What about the obesity composition of our country? Should Harvard Law ensure that 50% of each entry class is obese? What about hair color balance? Should we worry if 6% are not red-headed? That 10% are of Irish descent? That 1% are from Iowa? Why is demographic mirroring important in any way at all?
Should I in fact worry that my cardiac surgery team is not 13% Black and 10% Irish and 50% female? Or should I simply worry that they’re outstanding at cardiac surgery?
Why should any University or Corporation spend even a second concerned with demographics when their exclusive focus should be Quality (which is hard enough to get even when we try).
McArdle jumps in, saying, “stripped of euphemism, racial balancing doesn’t look good,” but she’s reluctant to discard it because “it does have some merit: Elite institutions that systematically and markedly differ from the general population create a gaping social wound that never heals.”
What???
If we’re going to strip euphemisms let’s strip them entirely.
Racism doesn’t look good ….because it’s racism! What more needs to be said?
And racism has no merit; none whatsoever. It is wrong; it’s always been wrong; it will always be wrong. To discriminate for or against someone purely because of skin tone is just flat out horrible. It’s also immoral, illegal, and unconstitutional. How can there be any doubt?
But McArdle somehow has come to feel that unless we systemically behave as racists, that the resulting racial imbalance (because she assumes Black people will consistently be subpar performers (speaking of racism)) in elite institutions will “create a gaping social wound”.
Kinda like the NBA and the NFL, I guess.
Because clearly those elite institutions who concern themselves only with how well someone plays basketball or football….their distinct “racial imbalance” has obviously (??????) created gaping social wounds…..where?????
No – the answer is exceedingly simple and we’ve known it forever:
Two wrongs do not make a right.
Sin is not blood-borne.
Guilt does not pass from generation to generation.
Babies do not enter the world carrying “you owe be big time” labels.
And just because you look kinda like someone who did a bad thing 3-4-24 generations ago – that does not mean YOU are responsible for that bad thing.
Long past time we grew up and stopped what should have been stopped long ago.
In 2015, my grandson graduated from high school with a GPA of 4.0, including acing 7 AP/honors classes. He was #2 in a class of 469 seniors. His SAT were 750 verbal, 790 math and 770 in both Calculus and Physics. He was awarded National Merit Scholarship, a scholarship from the Daughters of the American Revolution and was named his city’s student athlete of the year. Their golf team took the state 6A championship. He applied to Princeton, Columbia and Penn. They all rejected him.

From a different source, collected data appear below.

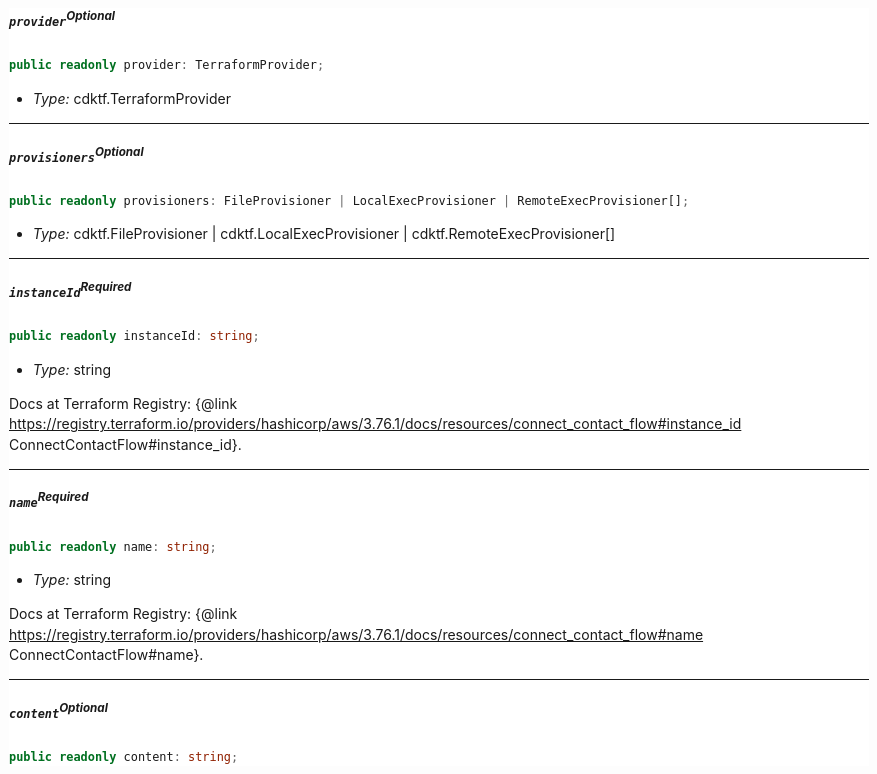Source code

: ##### `provider`<sup>Optional</sup> <a name="provider" id="@cdktf/aws-cdk.connectContactFlow.ConnectContactFlowConfig.property.provider"></a>

```typescript
public readonly provider: TerraformProvider;
```

- *Type:* cdktf.TerraformProvider

---

##### `provisioners`<sup>Optional</sup> <a name="provisioners" id="@cdktf/aws-cdk.connectContactFlow.ConnectContactFlowConfig.property.provisioners"></a>

```typescript
public readonly provisioners: FileProvisioner | LocalExecProvisioner | RemoteExecProvisioner[];
```

- *Type:* cdktf.FileProvisioner | cdktf.LocalExecProvisioner | cdktf.RemoteExecProvisioner[]

---

##### `instanceId`<sup>Required</sup> <a name="instanceId" id="@cdktf/aws-cdk.connectContactFlow.ConnectContactFlowConfig.property.instanceId"></a>

```typescript
public readonly instanceId: string;
```

- *Type:* string

Docs at Terraform Registry: {@link https://registry.terraform.io/providers/hashicorp/aws/3.76.1/docs/resources/connect_contact_flow#instance_id ConnectContactFlow#instance_id}.

---

##### `name`<sup>Required</sup> <a name="name" id="@cdktf/aws-cdk.connectContactFlow.ConnectContactFlowConfig.property.name"></a>

```typescript
public readonly name: string;
```

- *Type:* string

Docs at Terraform Registry: {@link https://registry.terraform.io/providers/hashicorp/aws/3.76.1/docs/resources/connect_contact_flow#name ConnectContactFlow#name}.

---

##### `content`<sup>Optional</sup> <a name="content" id="@cdktf/aws-cdk.connectContactFlow.ConnectContactFlowConfig.property.content"></a>

```typescript
public readonly content: string;
```
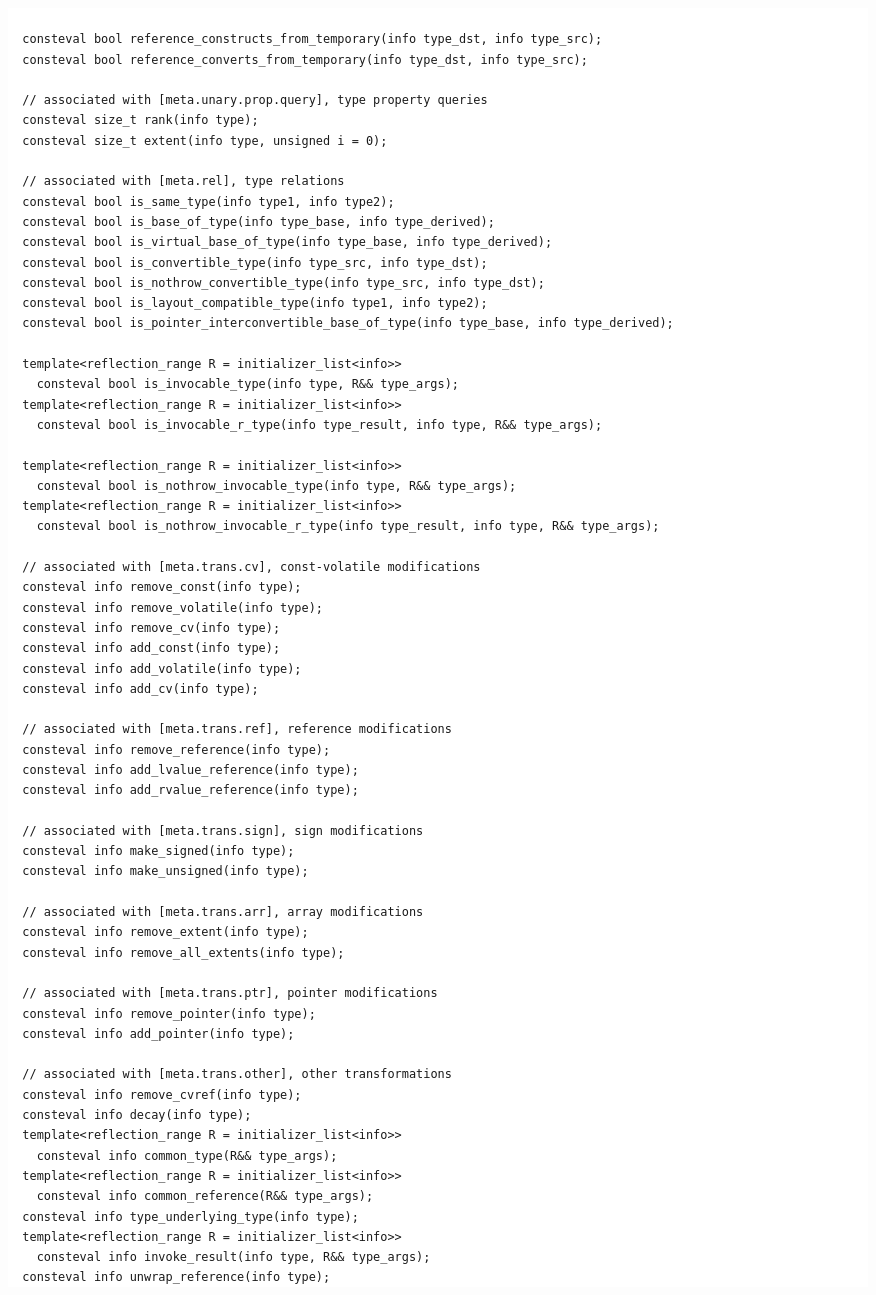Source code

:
 ```diff

  consteval bool reference_constructs_from_temporary(info type_dst, info type_src);
  consteval bool reference_converts_from_temporary(info type_dst, info type_src);

  // associated with [meta.unary.prop.query], type property queries
  consteval size_t rank(info type);
  consteval size_t extent(info type, unsigned i = 0);

  // associated with [meta.rel], type relations
  consteval bool is_same_type(info type1, info type2);
  consteval bool is_base_of_type(info type_base, info type_derived);
  consteval bool is_virtual_base_of_type(info type_base, info type_derived);
  consteval bool is_convertible_type(info type_src, info type_dst);
  consteval bool is_nothrow_convertible_type(info type_src, info type_dst);
  consteval bool is_layout_compatible_type(info type1, info type2);
  consteval bool is_pointer_interconvertible_base_of_type(info type_base, info type_derived);

  template<reflection_range R = initializer_list<info>>
    consteval bool is_invocable_type(info type, R&& type_args);
  template<reflection_range R = initializer_list<info>>
    consteval bool is_invocable_r_type(info type_result, info type, R&& type_args);

  template<reflection_range R = initializer_list<info>>
    consteval bool is_nothrow_invocable_type(info type, R&& type_args);
  template<reflection_range R = initializer_list<info>>
    consteval bool is_nothrow_invocable_r_type(info type_result, info type, R&& type_args);

  // associated with [meta.trans.cv], const-volatile modifications
  consteval info remove_const(info type);
  consteval info remove_volatile(info type);
  consteval info remove_cv(info type);
  consteval info add_const(info type);
  consteval info add_volatile(info type);
  consteval info add_cv(info type);

  // associated with [meta.trans.ref], reference modifications
  consteval info remove_reference(info type);
  consteval info add_lvalue_reference(info type);
  consteval info add_rvalue_reference(info type);

  // associated with [meta.trans.sign], sign modifications
  consteval info make_signed(info type);
  consteval info make_unsigned(info type);

  // associated with [meta.trans.arr], array modifications
  consteval info remove_extent(info type);
  consteval info remove_all_extents(info type);

  // associated with [meta.trans.ptr], pointer modifications
  consteval info remove_pointer(info type);
  consteval info add_pointer(info type);

  // associated with [meta.trans.other], other transformations
  consteval info remove_cvref(info type);
  consteval info decay(info type);
  template<reflection_range R = initializer_list<info>>
    consteval info common_type(R&& type_args);
  template<reflection_range R = initializer_list<info>>
    consteval info common_reference(R&& type_args);
  consteval info type_underlying_type(info type);
  template<reflection_range R = initializer_list<info>>
    consteval info invoke_result(info type, R&& type_args);
  consteval info unwrap_reference(info type);
```
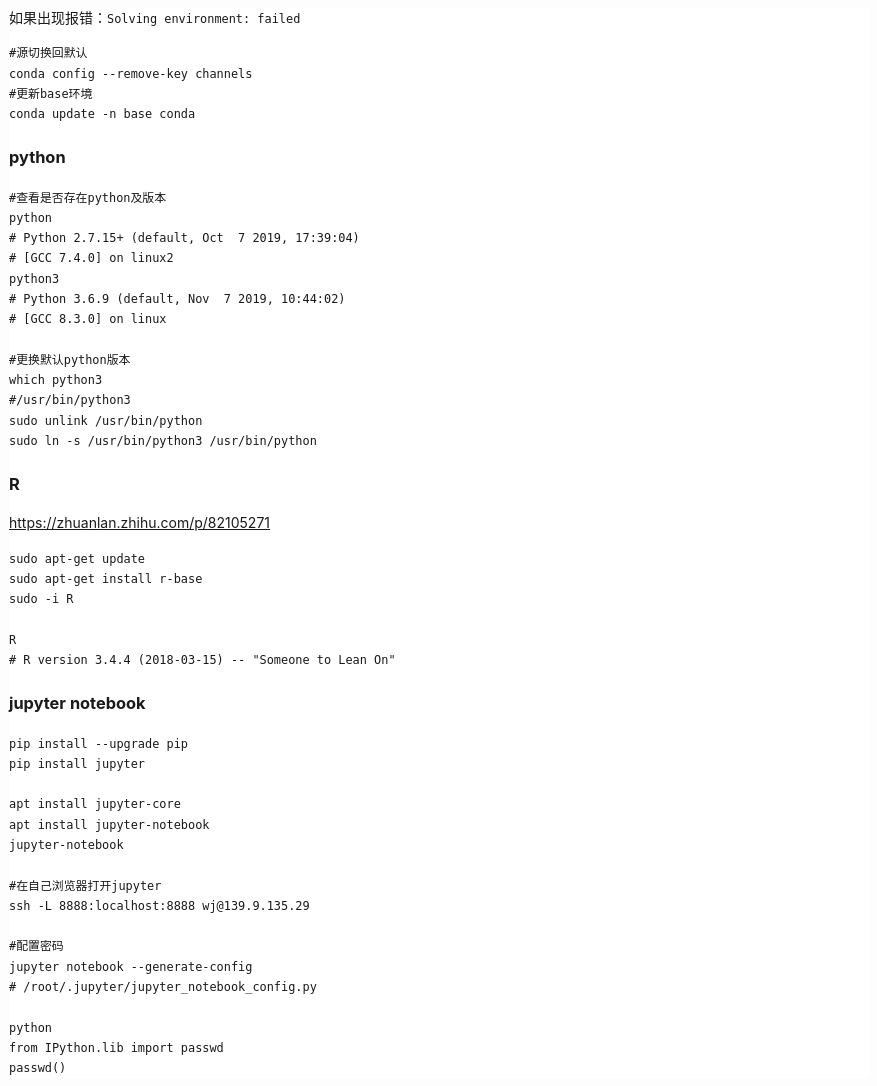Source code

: 

如果出现报错：`Solving environment: failed`

```shell
#源切换回默认
conda config --remove-key channels
#更新base环境
conda update -n base conda
```





### python

```shell
#查看是否存在python及版本
python
# Python 2.7.15+ (default, Oct  7 2019, 17:39:04)
# [GCC 7.4.0] on linux2
python3
# Python 3.6.9 (default, Nov  7 2019, 10:44:02)
# [GCC 8.3.0] on linux

#更换默认python版本
which python3
#/usr/bin/python3
sudo unlink /usr/bin/python
sudo ln -s /usr/bin/python3 /usr/bin/python
```



### R

https://zhuanlan.zhihu.com/p/82105271

```shell
sudo apt-get update
sudo apt-get install r-base
sudo -i R

R
# R version 3.4.4 (2018-03-15) -- "Someone to Lean On"
```



### jupyter notebook

```shell
pip install --upgrade pip
pip install jupyter

apt install jupyter-core
apt install jupyter-notebook
jupyter-notebook

#在自己浏览器打开jupyter
ssh -L 8888:localhost:8888 wj@139.9.135.29 

#配置密码
jupyter notebook --generate-config
# /root/.jupyter/jupyter_notebook_config.py

python
from IPython.lib import passwd
passwd()

```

Princeton admitted 53.4% “persons of color, 10.7% alumni children, 12.7% international students (including illegal aliens. They are intentionally violating Title VI of the Civil Rights act of 1964. Here’s a link to Princeton’s Dean of Admissions crowing about discriminating against white males.
He’s will be the better for it.
Institutions that are more concerned with demographics than quality….who believe that image is everything….and who are willing to sacrifice their ideals in deference to the 4 Headed God: Diversity, Inclusion, Equality, and Social Justice… those are the places and people who have already sold their souls.
Nothing beside remains. Round the decay
Of that colossal Wreck….save corruption.